All these scenarios are supported by hypothetical timelines and events, yet assess the very real people strategy, composition of workforce and organizational challenges unique to that setting. For example, the fact that 70 percent of the respondents in the study would consider using treatments to enhance their mind and body if this improved job prospects in the future was incorporated as the use of cognitive-enhancing drugs in workplace by 2030 in the Blue world. Similarly, in the Red world, a lifestyle app developed by Taiwanese students is sold for $49 million in 2021, and by 20130 the number of US workers in full-time permanent employment dropping to 9 percent. However, with such imaginative timelines, the report also clearly lists the people management challenges that will arise by 2030 in all the four worlds. 

How does this impact you and what can you do?

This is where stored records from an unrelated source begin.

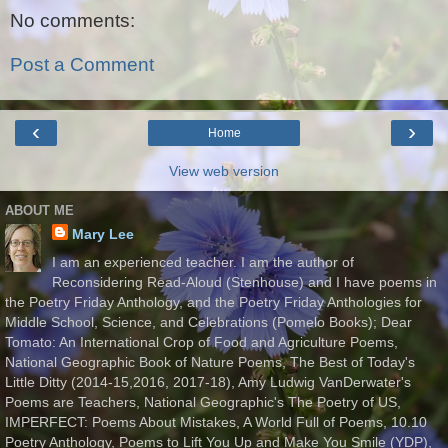
No comments:
Post a Comment
‹
›
Home
View web version
ABOUT ME
Mary Lee
I am an experienced teacher. I am the author of
Reconsidering Read-Aloud (Stenhouse) and I have poems in
the Poetry Friday Anthology, and the Poetry Friday Anthologies for
Middle School, Science, and Celebrations (Pomelo Books); Dear
Tomato: An International Crop of Food and Agriculture Poems,
National Geographic Book of Nature Poems, The Best of Today's
Little Ditty (2014-15,2016, 2017-18), Amy Ludwig VanDerwater's
Poems are Teachers, National Geographic's The Poetry of US,
IMPERFECT: Poems About Mistakes, A World Full of Poems, 10.10
Poetry Anthology, Poems to Lift You Up and Make You Smile (YDP),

As stated earlier, which of the four worlds turn out to be a reality will depend on complex, changing and competing forces. “Some of these forces are certain, but the speed at which they unfold can be hard to predict... It’s clear that automation will result in a massive reclassification and rebalancing of work... By replacing workers doing routine, methodical tasks, machines can amplify the comparative advantage of those workers with problem-solving, leadership, EQ (Emotional Intelligence), empathy and creativity skills.” In other words, creativity, innovation, imagination, and design will gain currency, and employers who work towards protecting people and not jobs, those who nurture agility, adaptability and re-skilling will be better off. “While CEOs are keen to maximize the benefits of automation... Finding the skills they need has become the biggest threat to their business, they say, but the skills they’re looking for are particularly telling: problem-solving, adaptability, collaboration, leadership, creativity and innovation top the list.”

We can achieve the seemingly impossible task of managing the impact of trends shaping the four worlds by facilitating collaboration between governments, organizations and the society, the report says. The trick lies in developing “responsible approaches and policies that govern the impact of technology and automation on jobs, looking for innovative ways to address unemployment caused by technology and allowing people to help themselves.” The report also clarifies that individuals will have potentially the most important role to play in the future. “Inevitably, much of the responsibility will be on the individual.

They will need not only to adapt to organizational change, but be willing to acquire new skills and experiences throughout their lifetime, to try new tasks and even to rethink and retrain mid-career.” It says that understanding the change, preparing for a new world and taking suitable action in a timely manner can mitigate threats to work life. Individuals too seem pumped to take on this new challenge, as 37 percent of those surveyed in the study were excited about the possibilities, 36 percent were confident of success and only 18 percent were worried for the future. Indians are the most excited (51 percent), second-most confident (42 percent) and least worried (5 percent).  88 percent of the Indians surveyed believe that technological development will improve their future job prospects. Furthermore, 74 percent of the total respondents believe it’s their own responsibility to update their skills rather than relying on any employer.

Understandably, these are tough times for organizations as well. For the first time, they are staring at a future that makes little to no sense and has minimal guarantees. To make up for the lack stability, the report lists ‘no regrets’ moves for organizations, and has a special ‘message for leaders’ section as well.

Both of them educate organizations and leaders to be in control of the narrative, begin acting now, give up tunnel-vision, invest in value, embrace technology, assume greater social responsibility and focus on being ‘humane’.

The last two points are particularly important as 73 percent of those surveyed for the study are of the view that technology can never replace human mind, 23 percent believe that doing a job that makes a difference is most important to their career and 25 percent say that their ideal employer has values matching their own. The report, an interesting, unique and imaginative way to understand the future of work, presents a much more comprehensive narrative than the linear thoughts that presently dominate the discourse. It is a must-read for anybody who will be associated, in any capacity, to organizations and workplaces in the next few years; because as much as one can find solace in the known, preparing for the unknown has an unmatchable kick to it. “Those organizations and individuals that understand potential futures, and what each might mean for them, and plan ahead, will be the best prepared to succeed.”